Fasting and feasting go hand in hand during Ramadan, which can be challenging to the body. Experts at the Imperial College London Diabetes Centre gave us some advice on how to ensure your fast is a healthy one.
Is it okay for kids to fast?
In Islamic teaching, children are not required to fast for Ramadan until they reach the age of puberty. However, in many families, younger children enjoy participating and are encouraged to practice their fasting. It’s important to make kids aware of what fasting involves and to then practice fasting for just a few hours at
a time. Fasting for children under the age of seven or eight isn’t advisable.
Are there any health conditions or exemptions that would prevent people from fasting during Ramadan?
Pregnant women are strongly advised not to fast, and indeed Islam releases a pregnant woman from fasting during Ramadan. People with type 1 diabetes are also at high risk and, if opting to fast, must be closely supervised and ensure that their blood sugar is regularly monitored. People with type 2 diabetes can generally fast perfectly safely, although it’s important that they discuss their fasting plans with their doctor.
This year Ramadan is during high summer, does this mean there’s an increased risk of dehydration?
Yes, dehydration due to reduced intake of fluids may become severe in hot and humid climates like the UAE’s, especially among those who perform hard physical labour. On top of this, hyperglycemia can result in the loss of body fluid through excessive urination, and contribute to depletion of electrolytes in the body. To combat this, it’s very important that fluid intake during non-fasting hours is maintained at a regular pace from iftar through to suhoor.
Is it okay to exercise while fasting?
Yes. Actually it’s a good idea to do some moderate exercise just before breaking your fast at iftar, before bedtime and right before suhoor. It will be quite warm during Ramadan, so outdoor exercise might not be the best option. Instead, try climbing the stairs – start slowly and gradually with two flights at a time, and refrain from pushing yourself too hard during the first few days. After the sun sets or just before dawn, a short but brisk walk for at least ten minutes is a good practice to adopt during Ramadan. If you decide to go to the mall, park the car a little farther from the entrance and walk the extra distance, or take a brisk walk around the mall before you embark on your seasonal shopping.
What are the health guidelines on smoking during Ramadan?
Smoking is not conducive to a healthy lifestyle and is not recommended at any time. Most experts see Ramadan as an ideal chance to give up smoking cigarettes or shisha, as during the long fasting hours any nicotine level in the blood reduces, which can help smokers stop completely. Unfortunately the tendency can be to chain smoke after breaking the fast, a habit considered even unhealthier than normal smoking practice as more smoke is inhaled over a shorter period.

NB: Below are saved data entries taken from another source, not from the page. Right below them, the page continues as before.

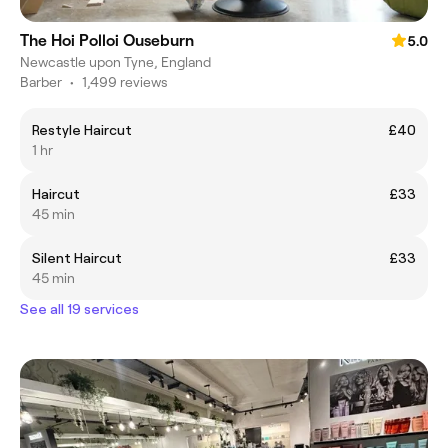
The Hoi Polloi Ouseburn
5.0
Newcastle upon Tyne, England
Barber
•
1,499 reviews
Restyle Haircut
£40
1 hr
Haircut
£33
45 min
Silent Haircut
£33
45 min
See all 19 services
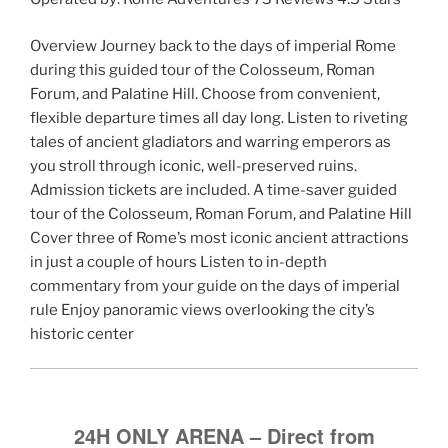
Overview Journey back to the days of imperial Rome
during this guided tour of the Colosseum, Roman
Forum, and Palatine Hill. Choose from convenient,
flexible departure times all day long. Listen to riveting
tales of ancient gladiators and warring emperors as
you stroll through iconic, well-preserved ruins.
Admission tickets are included. A time-saver guided
tour of the Colosseum, Roman Forum, and Palatine Hill
Cover three of Rome’s most iconic ancient attractions
in just a couple of hours Listen to in-depth
commentary from your guide on the days of imperial
rule Enjoy panoramic views overlooking the city’s
historic center
24H ONLY ARENA – Direct from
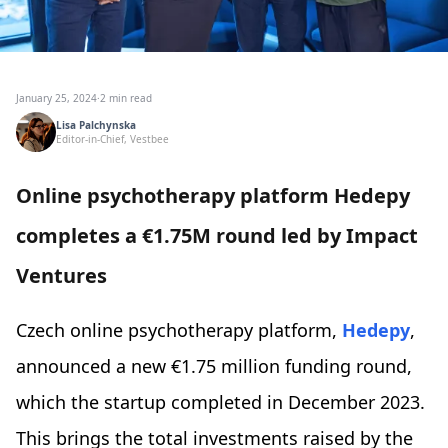
January 25, 2024
·
2 min read
Lisa Palchynska
Editor-in-Chief, Vestbee
Online psychotherapy platform Hedepy
completes a €1.75M round led by Impact
Ventures
Czech online psychotherapy platform,
Hedepy
,
announced a new €1.75 million funding round,
which the startup completed in December 2023.
This brings the total investments raised by the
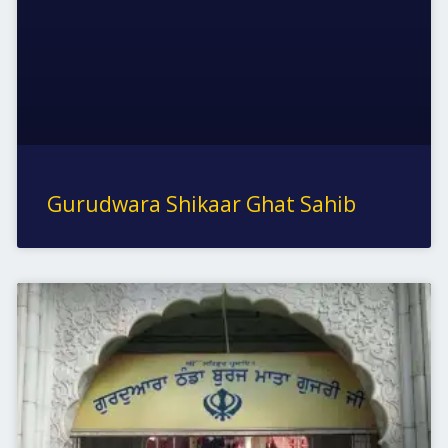
Gurudwara Shikaar Ghat Sahib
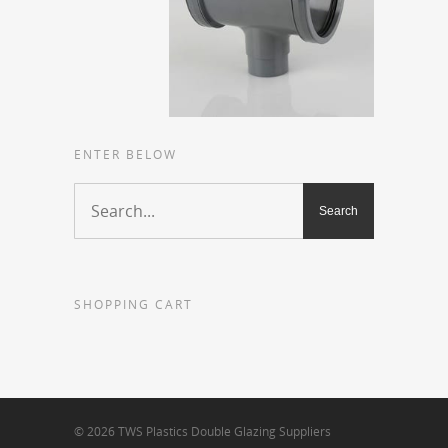
ENTER BELOW
SHOPPING CART
© 2026 TWS Plastics Double Glazing Suppliers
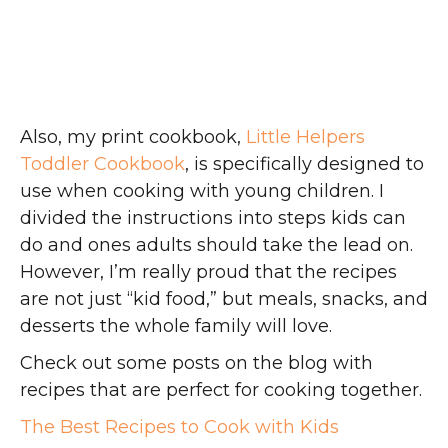
Also, my print cookbook,
Little Helpers
Toddler Cookbook
, is specifically designed to
use when cooking with young children. I
divided the instructions into steps kids can
do and ones adults should take the lead on.
However, I’m really proud that the recipes
are not just “kid food,” but meals, snacks, and
desserts the whole family will love.
Check out some posts on the blog with
recipes that are perfect for cooking together.
The Best Recipes to Cook with Kids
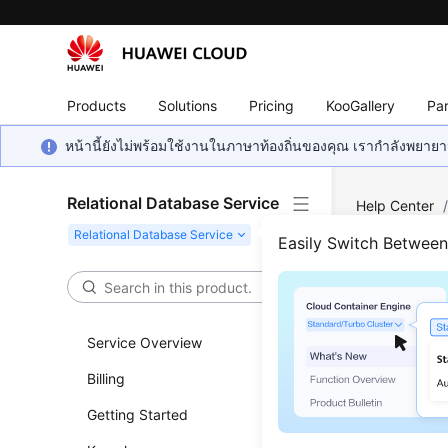
Products
Solutions
Pricing
KooGallery
Par
หน้านี้ยังไม่พร้อมใช้งานในภาษาท้องถิ่นของคุณ เรากำลังพยายาม
Relational Database Service
Help Center
MySQL
/
Ba
Easily Switch Betwee
Sett
Service Overview
Updated 
Billing
Scenar
Getting Started
RDS can st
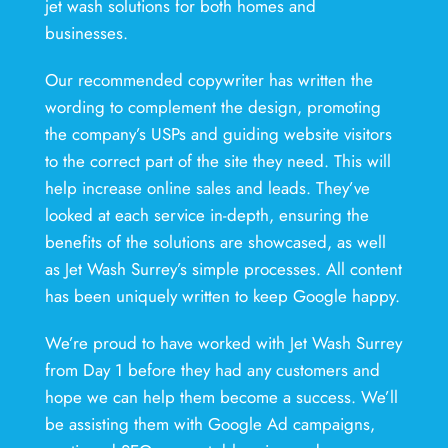
jet wash solutions for both homes and
businesses.
Our recommended copywriter has written the
wording to complement the design, promoting
the company’s USPs and guiding website visitors
to the correct part of the site they need. This will
help increase online sales and leads. They’ve
looked at each service in-depth, ensuring the
benefits of the solutions are showcased, as well
as Jet Wash Surrey’s simple processes. All content
has been uniquely written to keep Google happy.
We’re proud to have worked with Jet Wash Surrey
from Day 1 before they had any customers and
hope we can help them become a success. We’ll
be assisting them with Google Ad campaigns,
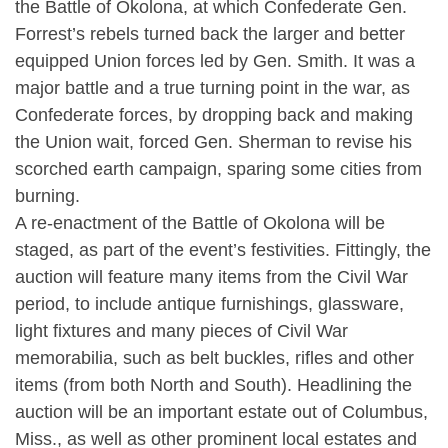
the Battle of Okolona, at which Confederate Gen.
Forrest’s rebels turned back the larger and better
equipped Union forces led by Gen. Smith. It was a
major battle and a true turning point in the war, as
Confederate forces, by dropping back and making
the Union wait, forced Gen. Sherman to revise his
scorched earth campaign, sparing some cities from
burning.
A re-enactment of the Battle of Okolona will be
staged, as part of the event’s festivities. Fittingly, the
auction will feature many items from the Civil War
period, to include antique furnishings, glassware,
light fixtures and many pieces of Civil War
memorabilia, such as belt buckles, rifles and other
items (from both North and South). Headlining the
auction will be an important estate out of Columbus,
Miss., as well as other prominent local estates and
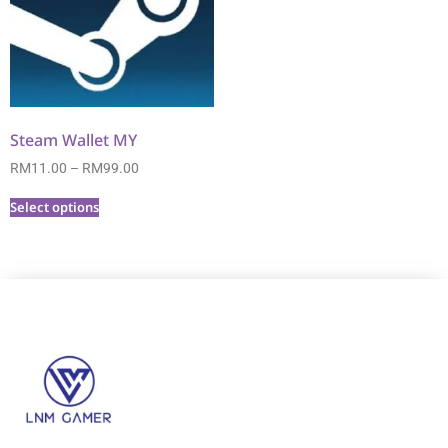
Steam Wallet MY
RM
11.00
–
RM
99.00
Select options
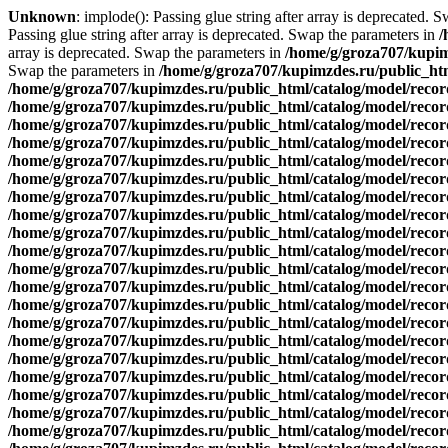
Unknown
: implode(): Passing glue string after array is deprecated. 
Passing glue string after array is deprecated. Swap the parameters in
/
array is deprecated. Swap the parameters in
/home/g/groza707/kupim
Swap the parameters in
/home/g/groza707/kupimzdes.ru/public_htm
/home/g/groza707/kupimzdes.ru/public_html/catalog/model/reco
/home/g/groza707/kupimzdes.ru/public_html/catalog/model/reco
/home/g/groza707/kupimzdes.ru/public_html/catalog/model/reco
/home/g/groza707/kupimzdes.ru/public_html/catalog/model/reco
/home/g/groza707/kupimzdes.ru/public_html/catalog/model/reco
/home/g/groza707/kupimzdes.ru/public_html/catalog/model/reco
/home/g/groza707/kupimzdes.ru/public_html/catalog/model/reco
/home/g/groza707/kupimzdes.ru/public_html/catalog/model/reco
/home/g/groza707/kupimzdes.ru/public_html/catalog/model/reco
/home/g/groza707/kupimzdes.ru/public_html/catalog/model/reco
/home/g/groza707/kupimzdes.ru/public_html/catalog/model/recor
/home/g/groza707/kupimzdes.ru/public_html/catalog/model/recor
/home/g/groza707/kupimzdes.ru/public_html/catalog/model/recor
/home/g/groza707/kupimzdes.ru/public_html/catalog/model/recor
/home/g/groza707/kupimzdes.ru/public_html/catalog/model/recor
/home/g/groza707/kupimzdes.ru/public_html/catalog/model/recor
/home/g/groza707/kupimzdes.ru/public_html/catalog/model/recor
/home/g/groza707/kupimzdes.ru/public_html/catalog/model/recor
/home/g/groza707/kupimzdes.ru/public_html/catalog/model/recor
/home/g/groza707/kupimzdes.ru/public_html/catalog/model/recor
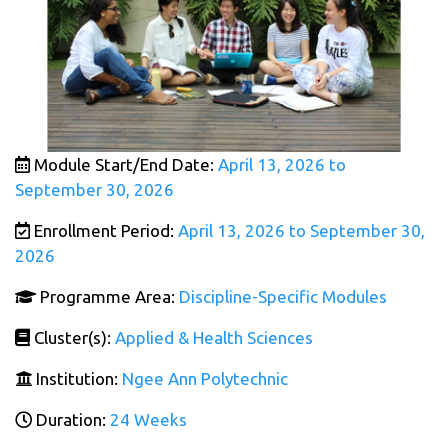
Module Start/End Date:
April 13, 2026 to
September 30, 2026
Enrollment Period:
April 13, 2026 to September 30,
2026
Programme Area:
Discipline-Specific Modules
Cluster(s):
Applied & Health Sciences
Institution:
Ngee Ann Polytechnic
Duration:
24 Weeks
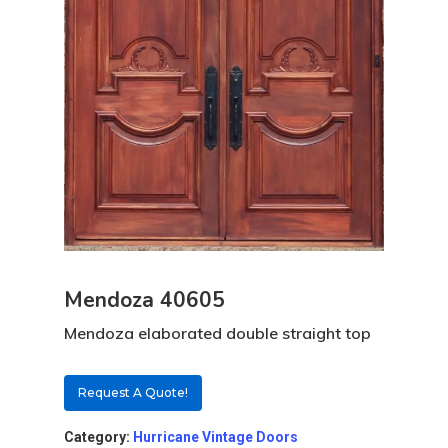
Mendoza 40605
Mendoza elaborated double straight top
Request A Quote!
Category:
Hurricane Vintage Doors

Can people lose weight during Ramadan?
Ramadan isn’t thought of as being an opportunity to lose weight because the spiritual aspect is emphasised more than the health side. That being said, fasting can be good for your health and can lead to moderate weight loss if practiced correctly. When the body is starved of food, it starts to burn fat to make energy. This can lead to weight loss. However, if you fast for too long your body will start breaking down muscle protein for energy, which is unhealthy, but this is unlikely to happen during Ramadan as people break their fast daily, allowing the body’s energy to be replenished. This provides a gentle transition from using glucose as the main source of energy, to using fat, and prevents the breakdown of muscle for protein. The use of fat for energy helps weight loss, preserves the muscles and eventually reduces cholesterol levels. But don’t eat more than normal when breaking your fast as this can have adverse effects.